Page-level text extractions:
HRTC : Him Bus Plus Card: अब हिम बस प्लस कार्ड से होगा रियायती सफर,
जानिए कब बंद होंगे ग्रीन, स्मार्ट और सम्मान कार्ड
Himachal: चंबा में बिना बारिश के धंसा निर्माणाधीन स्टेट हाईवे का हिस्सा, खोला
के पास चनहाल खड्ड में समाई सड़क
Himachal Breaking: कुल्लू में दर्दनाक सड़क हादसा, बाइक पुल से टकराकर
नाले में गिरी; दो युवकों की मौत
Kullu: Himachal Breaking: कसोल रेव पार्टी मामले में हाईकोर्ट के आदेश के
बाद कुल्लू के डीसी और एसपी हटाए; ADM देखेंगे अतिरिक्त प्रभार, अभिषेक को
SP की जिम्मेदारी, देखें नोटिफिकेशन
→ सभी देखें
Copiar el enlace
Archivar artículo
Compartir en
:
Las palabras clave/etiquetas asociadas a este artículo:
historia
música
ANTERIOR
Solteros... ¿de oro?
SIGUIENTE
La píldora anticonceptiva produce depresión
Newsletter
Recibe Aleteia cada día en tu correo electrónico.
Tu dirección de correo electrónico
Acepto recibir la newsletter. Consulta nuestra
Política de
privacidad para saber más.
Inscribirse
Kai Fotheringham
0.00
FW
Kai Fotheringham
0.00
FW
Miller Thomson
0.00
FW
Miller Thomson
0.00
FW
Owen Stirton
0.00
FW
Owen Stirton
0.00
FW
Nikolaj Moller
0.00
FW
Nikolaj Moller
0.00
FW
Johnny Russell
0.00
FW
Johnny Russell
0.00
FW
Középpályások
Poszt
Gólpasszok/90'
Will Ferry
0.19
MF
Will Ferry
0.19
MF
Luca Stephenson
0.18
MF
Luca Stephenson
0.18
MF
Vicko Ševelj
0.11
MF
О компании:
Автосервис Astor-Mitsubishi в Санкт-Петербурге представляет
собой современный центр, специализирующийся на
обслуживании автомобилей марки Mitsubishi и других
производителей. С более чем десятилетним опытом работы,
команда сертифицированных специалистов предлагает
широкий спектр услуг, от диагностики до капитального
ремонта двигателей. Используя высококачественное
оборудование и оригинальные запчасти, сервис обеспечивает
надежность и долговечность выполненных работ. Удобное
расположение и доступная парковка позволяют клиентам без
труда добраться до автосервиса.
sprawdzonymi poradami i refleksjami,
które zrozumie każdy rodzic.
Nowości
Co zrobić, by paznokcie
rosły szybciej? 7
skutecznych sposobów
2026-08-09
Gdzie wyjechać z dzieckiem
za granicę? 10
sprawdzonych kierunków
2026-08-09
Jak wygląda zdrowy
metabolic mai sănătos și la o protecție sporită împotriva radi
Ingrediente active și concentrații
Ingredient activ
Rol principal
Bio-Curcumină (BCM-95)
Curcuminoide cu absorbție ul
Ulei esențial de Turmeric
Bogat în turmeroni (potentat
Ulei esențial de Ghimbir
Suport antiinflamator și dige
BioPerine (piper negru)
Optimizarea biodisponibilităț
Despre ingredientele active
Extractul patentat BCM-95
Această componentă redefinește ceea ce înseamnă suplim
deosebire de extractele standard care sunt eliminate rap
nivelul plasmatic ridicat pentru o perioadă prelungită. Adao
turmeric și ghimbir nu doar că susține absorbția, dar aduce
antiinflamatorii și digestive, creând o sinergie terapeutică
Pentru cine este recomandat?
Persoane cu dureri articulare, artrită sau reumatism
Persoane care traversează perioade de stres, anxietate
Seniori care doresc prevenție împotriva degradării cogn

## Activity
In full and without error, restate the data.

## Written answer
HRTC : Him Bus Plus Card: अब हिम बस प्लस कार्ड से होगा रियायती सफर,
जानिए कब बंद होंगे ग्रीन, स्मार्ट और सम्मान कार्ड
Himachal: चंबा में बिना बारिश के धंसा निर्माणाधीन स्टेट हाईवे का हिस्सा, खोला
के पास चनहाल खड्ड में समाई सड़क
Himachal Breaking: कुल्लू में दर्दनाक सड़क हादसा, बाइक पुल से टकराकर
नाले में गिरी; दो युवकों की मौत
Kullu: Himachal Breaking: कसोल रेव पार्टी मामले में हाईकोर्ट के आदेश के
बाद कुल्लू के डीसी और एसपी हटाए; ADM देखेंगे अतिरिक्त प्रभार, अभिषेक को
SP की जिम्मेदारी, देखें नोटिफिकेशन
→ सभी देखें
Copiar el enlace
Archivar artículo
Compartir en
:
Las palabras clave/etiquetas asociadas a este artículo:
historia
música
ANTERIOR
Solteros... ¿de oro?
SIGUIENTE
La píldora anticonceptiva produce depresión
Newsletter
Recibe Aleteia cada día en tu correo electrónico.
Tu dirección de correo electrónico
Acepto recibir la newsletter. Consulta nuestra
Política de
privacidad para saber más.
Inscribirse
Kai Fotheringham
0.00
FW
Kai Fotheringham
0.00
FW
Miller Thomson
0.00
FW
Miller Thomson
0.00
FW
Owen Stirton
0.00
FW
Owen Stirton
0.00
FW
Nikolaj Moller
0.00
FW
Nikolaj Moller
0.00
FW
Johnny Russell
0.00
FW
Johnny Russell
0.00
FW
Középpályások
Poszt
Gólpasszok/90'
Will Ferry
0.19
MF
Will Ferry
0.19
MF
Luca Stephenson
0.18
MF
Luca Stephenson
0.18
MF
Vicko Ševelj
0.11
MF
О компании:
Автосервис Astor-Mitsubishi в Санкт-Петербурге представляет
собой современный центр, специализирующийся на
обслуживании автомобилей марки Mitsubishi и других
производителей. С более чем десятилетним опытом работы,
команда сертифицированных специалистов предлагает
широкий спектр услуг, от диагностики до капитального
ремонта двигателей. Используя высококачественное
оборудование и оригинальные запчасти, сервис обеспечивает
надежность и долговечность выполненных работ. Удобное
расположение и доступная парковка позволяют клиентам без
труда добраться до автосервиса.
sprawdzonymi poradami i refleksjami,
które zrozumie każdy rodzic.
Nowości
Co zrobić, by paznokcie
rosły szybciej? 7
skutecznych sposobów
2026-08-09
Gdzie wyjechać z dzieckiem
za granicę? 10
sprawdzonych kierunków
2026-08-09
Jak wygląda zdrowy
metabolic mai sănătos și la o protecție sporită împotriva radi
Ingrediente active și concentrații
Ingredient activ
Rol principal
Bio-Curcumină (BCM-95)
Curcuminoide cu absorbție ul
Ulei esențial de Turmeric
Bogat în turmeroni (potentat
Ulei esențial de Ghimbir
Suport antiinflamator și dige
BioPerine (piper negru)
Optimizarea biodisponibilităț
Despre ingredientele active
Extractul patentat BCM-95
Această componentă redefinește ceea ce înseamnă suplim
deosebire de extractele standard care sunt eliminate rap
nivelul plasmatic ridicat pentru o perioadă prelungită. Adao
turmeric și ghimbir nu doar că susține absorbția, dar aduce
antiinflamatorii și digestive, creând o sinergie terapeutică
Pentru cine este recomandat?
Persoane cu dureri articulare, artrită sau reumatism
Persoane care traversează perioade de stres, anxietate
Seniori care doresc prevenție împotriva degradării cogn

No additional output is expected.